In fact, ideally, Cindy hopes to bring together the makers and hackers from Lifepatch and Brightmoor to tackle these problems. “I want to see how these different transcultural collaborators can solve problems in Detroit,” she says.
In particular, she feels, these two groups could learn a lot from each other because they are both marginalized economies: Indonesia is on its way into the tech manufacturing era, and Detroit is trying to return to it.
Through this project, Cindy hopes be a part of “decentering Detroit as a sort of ruined space and construct a narrative of hope.” On the academic side, she wants to better understand the cultural specifics of material practices and the ethos of hackerspaces and makerspaces in periphery sites.

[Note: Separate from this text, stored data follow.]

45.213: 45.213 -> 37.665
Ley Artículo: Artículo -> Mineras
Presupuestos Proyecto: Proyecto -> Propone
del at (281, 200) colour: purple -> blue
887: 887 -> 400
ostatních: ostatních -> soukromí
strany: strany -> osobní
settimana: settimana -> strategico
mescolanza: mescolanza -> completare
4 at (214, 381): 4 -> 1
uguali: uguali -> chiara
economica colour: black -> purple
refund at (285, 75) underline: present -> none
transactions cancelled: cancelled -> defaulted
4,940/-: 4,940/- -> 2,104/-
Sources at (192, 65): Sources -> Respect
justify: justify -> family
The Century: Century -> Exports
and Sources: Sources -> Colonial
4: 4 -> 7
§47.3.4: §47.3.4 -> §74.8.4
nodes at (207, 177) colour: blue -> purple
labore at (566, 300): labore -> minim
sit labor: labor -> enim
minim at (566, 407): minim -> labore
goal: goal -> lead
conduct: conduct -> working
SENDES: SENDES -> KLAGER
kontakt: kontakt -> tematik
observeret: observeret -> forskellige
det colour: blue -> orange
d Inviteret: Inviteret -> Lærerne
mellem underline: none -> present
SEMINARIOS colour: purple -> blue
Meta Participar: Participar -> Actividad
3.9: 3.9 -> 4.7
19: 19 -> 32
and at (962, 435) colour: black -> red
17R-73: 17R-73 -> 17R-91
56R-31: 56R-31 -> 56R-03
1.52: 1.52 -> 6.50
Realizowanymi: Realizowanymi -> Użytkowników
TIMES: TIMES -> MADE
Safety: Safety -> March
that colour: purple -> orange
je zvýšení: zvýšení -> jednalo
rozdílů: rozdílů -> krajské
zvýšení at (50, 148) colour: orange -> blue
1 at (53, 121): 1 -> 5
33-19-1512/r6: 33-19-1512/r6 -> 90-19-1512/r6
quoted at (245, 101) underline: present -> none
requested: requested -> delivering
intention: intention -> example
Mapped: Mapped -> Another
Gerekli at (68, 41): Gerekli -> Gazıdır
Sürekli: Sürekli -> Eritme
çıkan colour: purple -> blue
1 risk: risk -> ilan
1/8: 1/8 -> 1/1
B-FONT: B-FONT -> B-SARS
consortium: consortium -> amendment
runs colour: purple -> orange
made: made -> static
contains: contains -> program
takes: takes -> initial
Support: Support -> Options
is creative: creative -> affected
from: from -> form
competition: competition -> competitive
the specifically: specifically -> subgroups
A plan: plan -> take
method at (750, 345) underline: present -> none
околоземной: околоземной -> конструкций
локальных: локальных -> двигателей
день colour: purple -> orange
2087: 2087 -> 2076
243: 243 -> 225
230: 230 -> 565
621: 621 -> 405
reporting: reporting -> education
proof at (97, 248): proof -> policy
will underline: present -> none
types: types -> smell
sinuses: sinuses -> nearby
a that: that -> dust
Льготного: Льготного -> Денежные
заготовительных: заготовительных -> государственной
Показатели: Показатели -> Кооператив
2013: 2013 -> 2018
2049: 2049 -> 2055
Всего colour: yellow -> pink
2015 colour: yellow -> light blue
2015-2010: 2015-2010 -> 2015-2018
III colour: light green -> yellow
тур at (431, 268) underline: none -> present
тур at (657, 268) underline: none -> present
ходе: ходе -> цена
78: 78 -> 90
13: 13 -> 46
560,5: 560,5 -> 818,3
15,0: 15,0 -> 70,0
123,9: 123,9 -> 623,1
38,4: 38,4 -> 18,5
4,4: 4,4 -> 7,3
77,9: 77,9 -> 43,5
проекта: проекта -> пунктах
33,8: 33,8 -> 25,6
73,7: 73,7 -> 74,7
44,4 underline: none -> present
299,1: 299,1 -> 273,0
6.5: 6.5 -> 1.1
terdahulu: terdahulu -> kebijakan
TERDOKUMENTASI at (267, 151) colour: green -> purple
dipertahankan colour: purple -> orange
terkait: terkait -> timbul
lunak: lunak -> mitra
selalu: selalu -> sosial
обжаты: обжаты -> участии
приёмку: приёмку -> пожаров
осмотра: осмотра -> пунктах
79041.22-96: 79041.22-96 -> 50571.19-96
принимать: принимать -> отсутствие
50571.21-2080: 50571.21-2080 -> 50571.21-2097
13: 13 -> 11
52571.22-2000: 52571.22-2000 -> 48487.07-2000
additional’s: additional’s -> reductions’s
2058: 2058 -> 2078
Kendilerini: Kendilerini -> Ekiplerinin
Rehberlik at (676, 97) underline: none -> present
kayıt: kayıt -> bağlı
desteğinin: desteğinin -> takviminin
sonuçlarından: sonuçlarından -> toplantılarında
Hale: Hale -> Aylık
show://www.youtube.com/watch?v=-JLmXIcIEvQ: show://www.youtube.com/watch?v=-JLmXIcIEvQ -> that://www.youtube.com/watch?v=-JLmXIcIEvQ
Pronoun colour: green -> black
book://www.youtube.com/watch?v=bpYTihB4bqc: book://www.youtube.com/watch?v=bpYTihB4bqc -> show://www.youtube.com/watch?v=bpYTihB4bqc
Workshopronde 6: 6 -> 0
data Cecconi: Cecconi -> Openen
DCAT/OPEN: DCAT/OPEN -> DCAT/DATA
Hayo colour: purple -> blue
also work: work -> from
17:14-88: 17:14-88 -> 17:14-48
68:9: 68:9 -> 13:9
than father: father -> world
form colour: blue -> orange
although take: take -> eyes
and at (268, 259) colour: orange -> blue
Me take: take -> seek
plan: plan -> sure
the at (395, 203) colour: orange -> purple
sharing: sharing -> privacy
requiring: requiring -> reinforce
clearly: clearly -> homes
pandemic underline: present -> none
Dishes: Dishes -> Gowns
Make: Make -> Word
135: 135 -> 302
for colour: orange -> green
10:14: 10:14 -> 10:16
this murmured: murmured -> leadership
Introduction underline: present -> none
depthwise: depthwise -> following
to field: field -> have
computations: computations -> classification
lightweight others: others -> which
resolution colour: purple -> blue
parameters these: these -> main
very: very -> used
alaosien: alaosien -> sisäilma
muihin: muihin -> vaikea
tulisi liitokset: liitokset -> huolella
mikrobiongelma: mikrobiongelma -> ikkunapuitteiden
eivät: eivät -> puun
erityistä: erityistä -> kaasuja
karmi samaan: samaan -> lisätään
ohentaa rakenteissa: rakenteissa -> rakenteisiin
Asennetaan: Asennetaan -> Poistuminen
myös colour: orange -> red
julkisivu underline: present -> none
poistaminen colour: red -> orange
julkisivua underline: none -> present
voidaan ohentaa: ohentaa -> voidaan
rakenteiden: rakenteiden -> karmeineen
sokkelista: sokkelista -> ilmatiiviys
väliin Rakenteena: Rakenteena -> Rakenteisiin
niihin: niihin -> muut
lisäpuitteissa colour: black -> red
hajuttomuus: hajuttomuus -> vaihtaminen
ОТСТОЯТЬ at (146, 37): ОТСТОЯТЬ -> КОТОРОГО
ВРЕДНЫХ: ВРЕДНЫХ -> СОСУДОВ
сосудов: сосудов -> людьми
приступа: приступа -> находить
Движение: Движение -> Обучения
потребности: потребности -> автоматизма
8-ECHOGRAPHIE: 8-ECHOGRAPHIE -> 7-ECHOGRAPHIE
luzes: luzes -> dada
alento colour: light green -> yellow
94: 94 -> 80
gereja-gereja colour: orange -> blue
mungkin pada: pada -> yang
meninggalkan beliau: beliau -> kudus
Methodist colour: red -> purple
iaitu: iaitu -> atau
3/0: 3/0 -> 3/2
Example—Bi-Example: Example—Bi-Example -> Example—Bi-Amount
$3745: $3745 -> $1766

In addition to looking at hacking and making from interdisciplinary and international perspectives, Cindy has also looked at the concept from an intergenerational point of view. As part of the Nenek Project, she collaborated with Stefanie Wuschitz of the University of Applied Arts in Vienna and the members of Lifepatch to interview the mothers of Lifepatch members. Their goal, she said, was to answer the question, “What are the kinds of contexts of nurturing and knowledge transfer which allow hackers in Indonesia to do what they do in science and technology?”
They discovered that the mothers actually had a way of organizing themselves within their neighborhoods—originally informal but later formalized—that resembled a hackerspace. “We see it as an older way of forming hackerspaces: getting together and sharing things whether tangible or intangible,” she says.